In 1870-72, John Marius Wilson's Imperial Gazetteer of England and Wales described Church Minshull like this:
"MINSHULL (CHURCH), a village and a parish in Nantwich district, Cheshire. The village stands on the river Weaver, near the Middlewich canal, 2 miles SW of Minshull-Vernon r. station, and 5½ N by E of Nantwich; and has a post office under Middlewich. The parish contains also the hamlets of Wades-Green, WoodGreen, and Paradise-Green.

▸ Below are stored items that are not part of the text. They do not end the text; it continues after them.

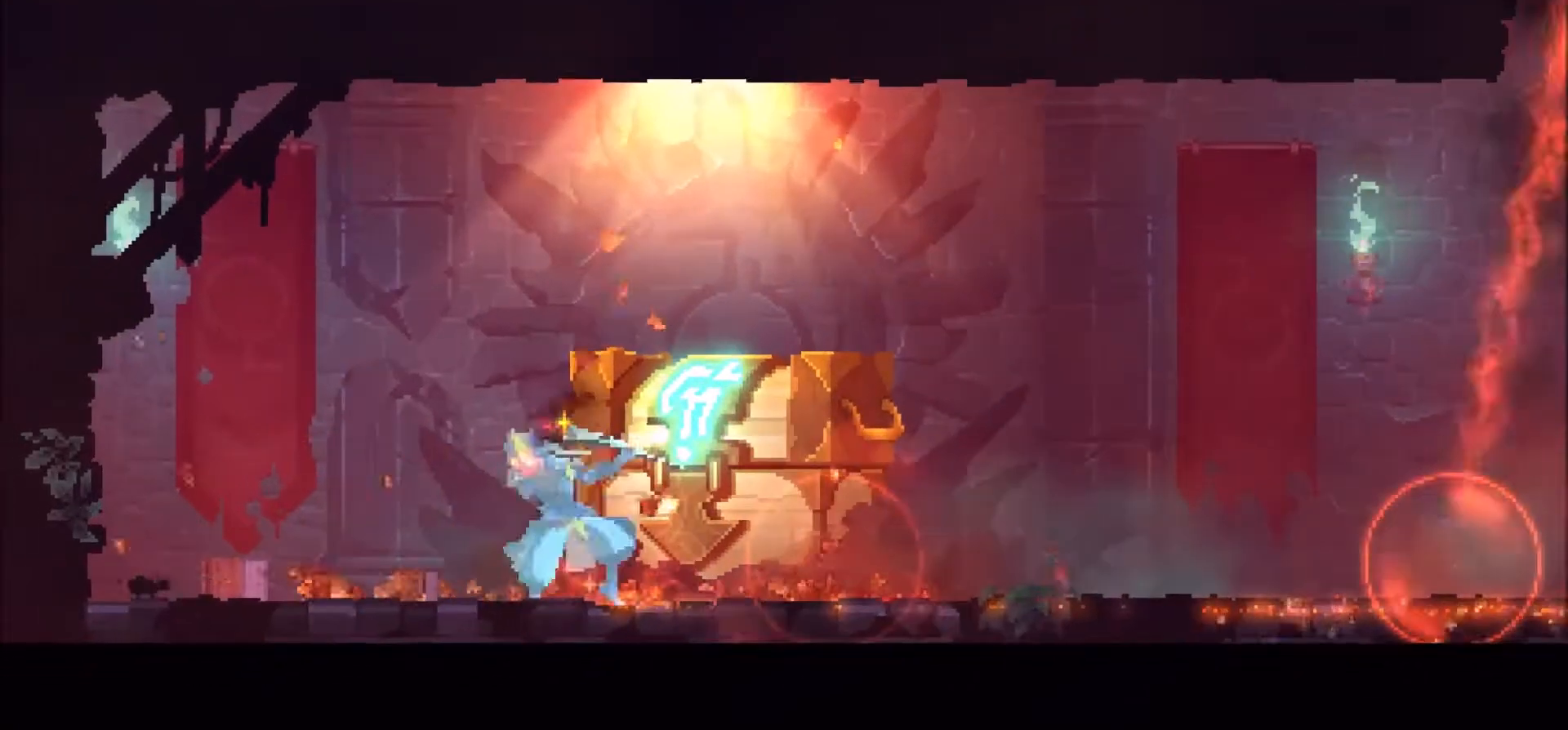
{"keys": [], "mouse": [], "events": []}
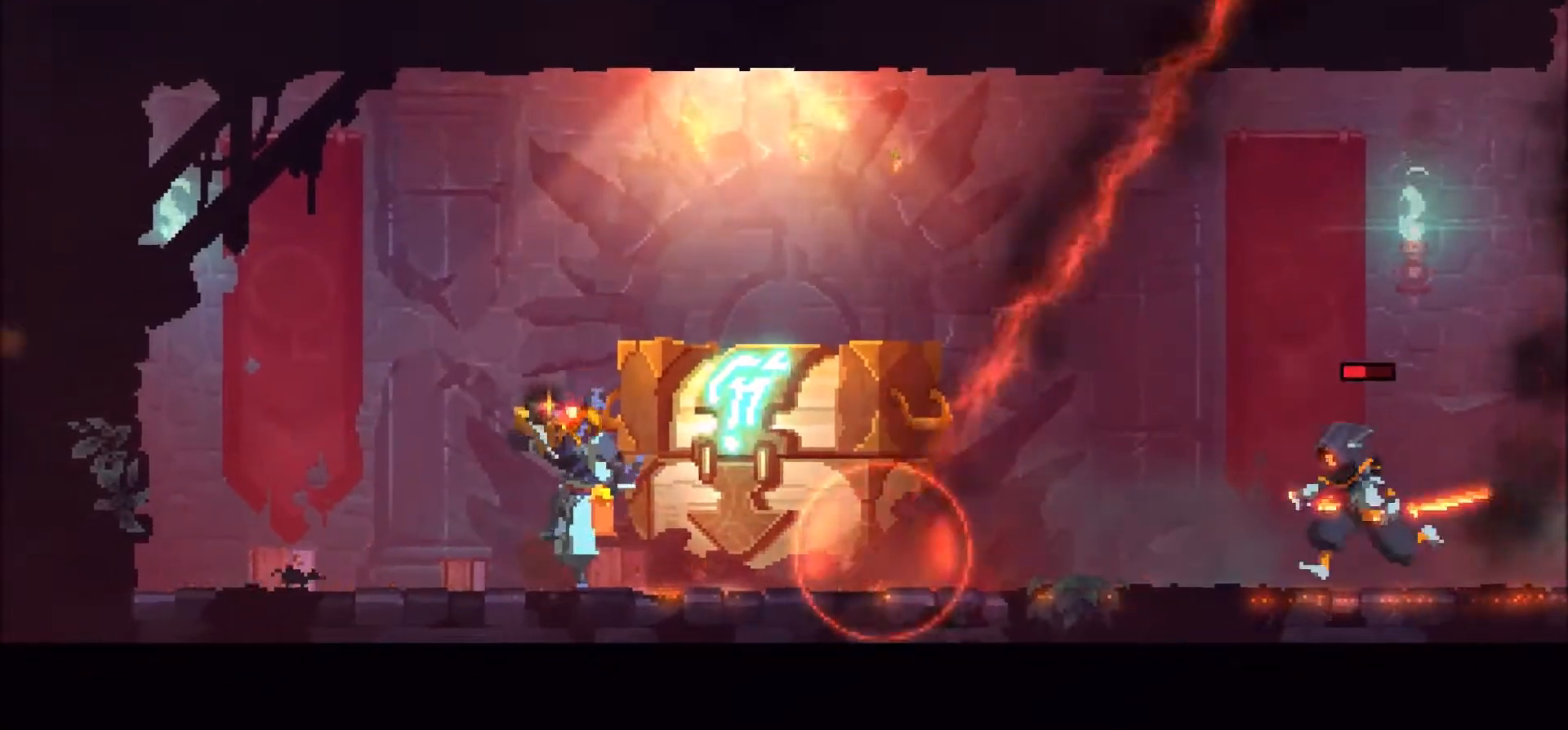
{"keys": [], "mouse": [], "events": []}
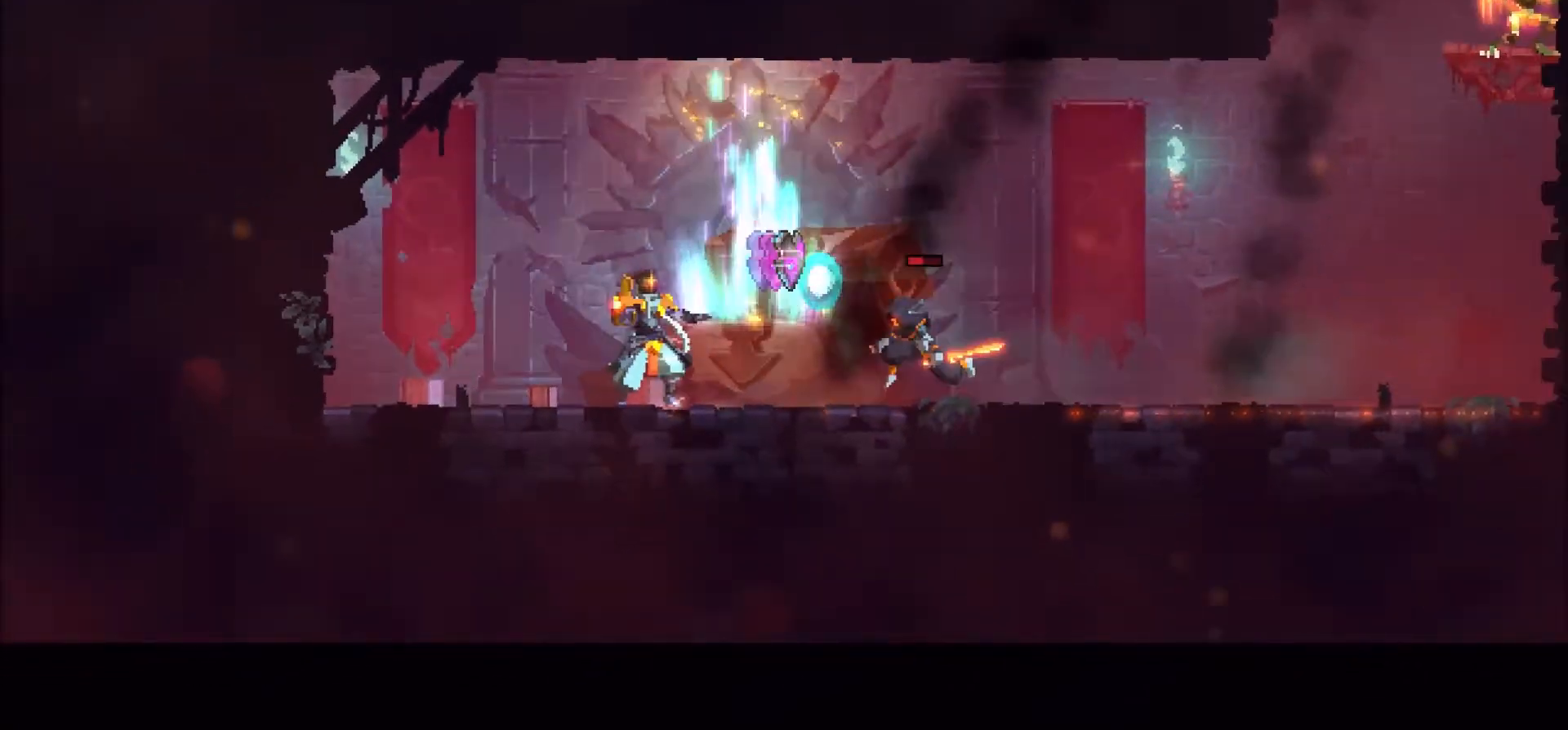
{"keys": [], "mouse": [], "events": []}
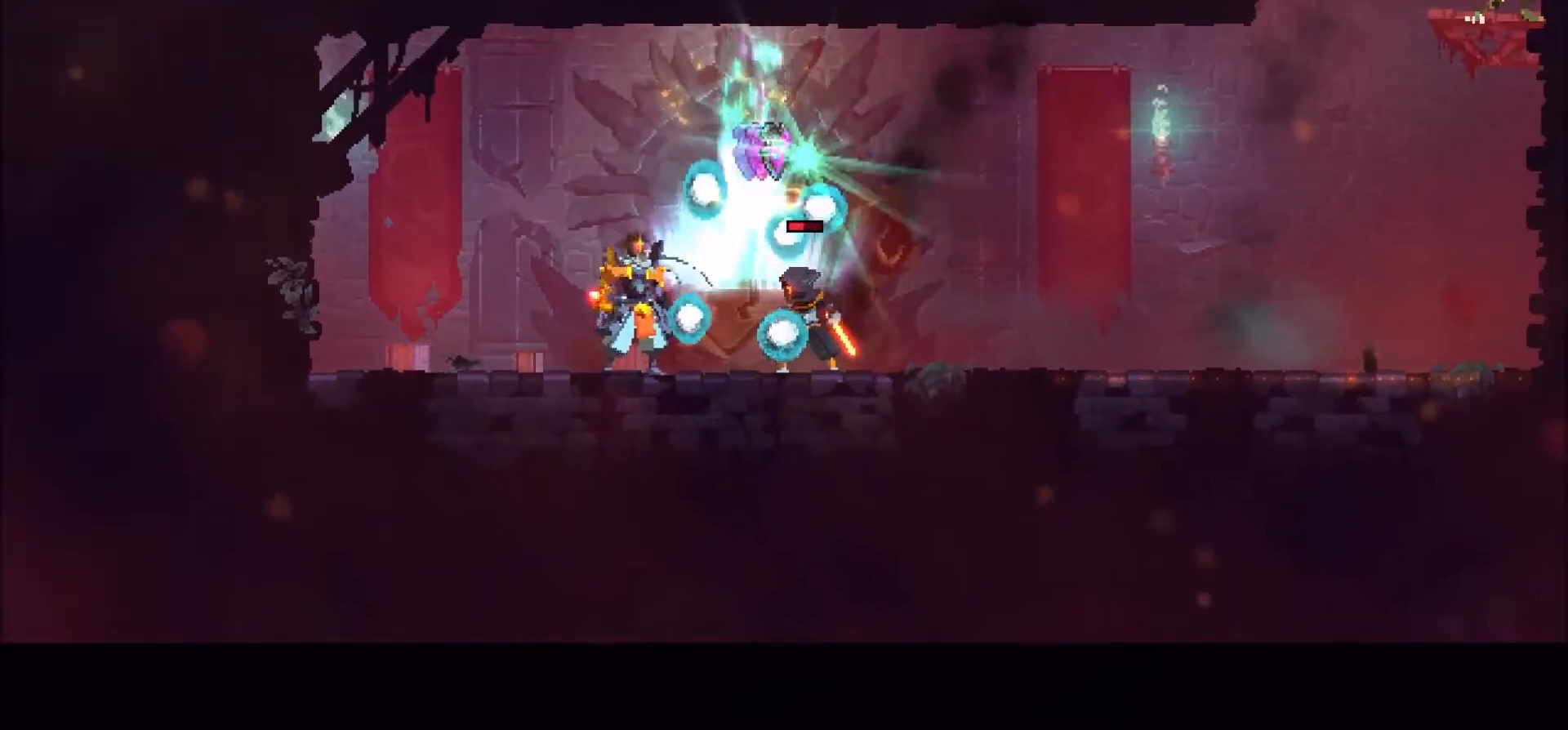
{"keys": [], "mouse": [], "events": [[100, "d", "down"], [267, "d", "up"]]}
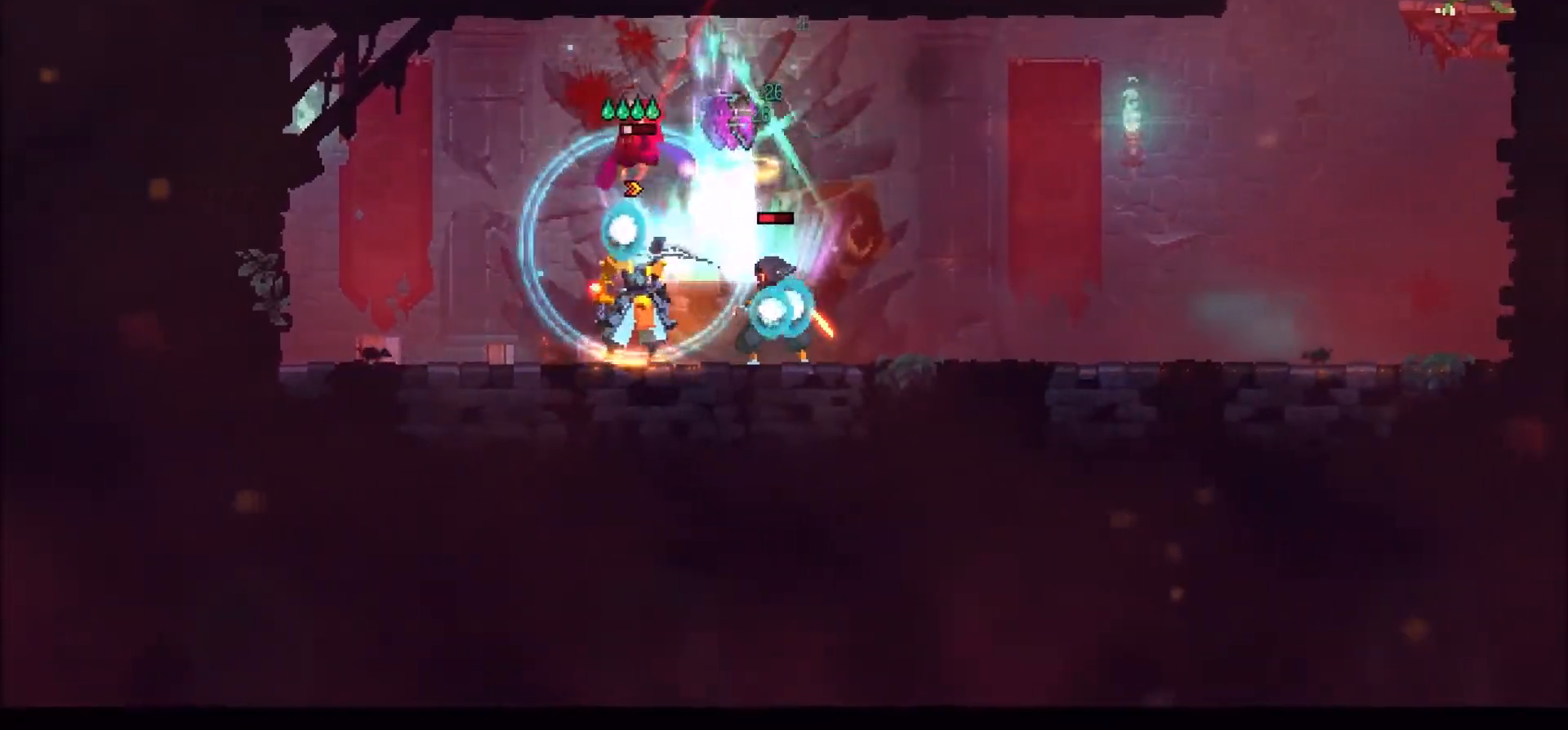
{"keys": ["r"], "mouse": [], "events": [[501, "r", "down"]]}
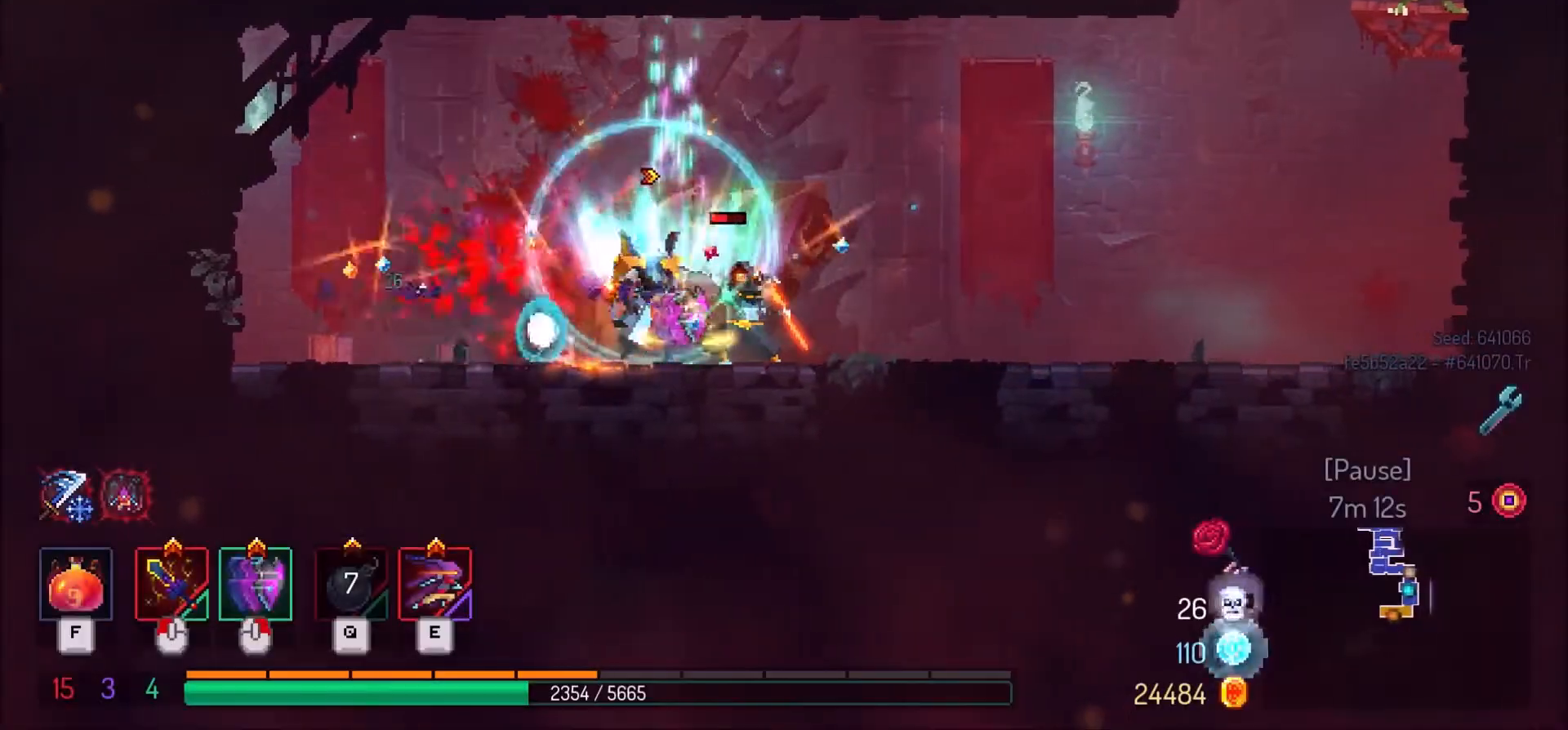
{"keys": [], "mouse": [], "events": [[400, "r", "up"]]}
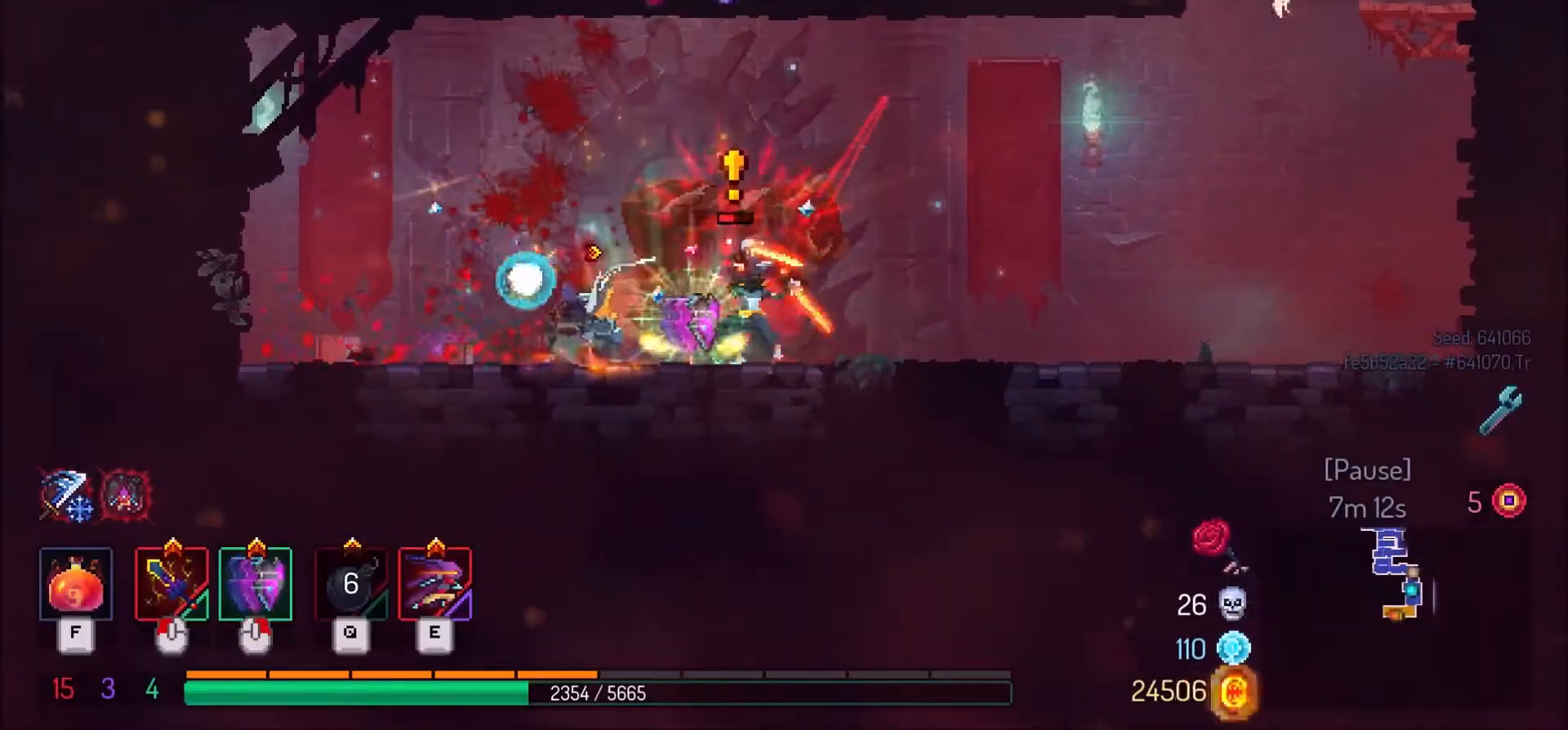
{"keys": [], "mouse": [], "events": [[34, "shift_l", "down"], [267, "shift_l", "up"]]}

Acres, 2,286. Real property, £3,424. Pop., 392. Houses, 76. The property is divided among a few.
The manor belonged, at Domesday, to the Minshulls; went, in the time of Edward III., to the Duttons; returned, in the time of Henry VII., to a junior branch of the Minshulls; passed, in the time of Elizabeth, to F. Cholmondeley., Esq.; was afterwards sold to Sir Richard Brooke, Bart.; and belongs now to Henry Broole, Esq. Minshull Hall is now a farm-house.
Lea-Green Hall was a mansion of the Vernons. passed to the Crewes, and is now a farm-house. The living is a vicarage in the diocese of Chester. Value, £108. * Patron, H. Brooke, Esq.
The church is a brick edifice, of nave and aisles, with a tower; was recently restored, at a cost of about £800; and contains monuments to the Minshulls, the Cholmondeleys, and the Wades. There are an endowed school with £15 a year, and some charities".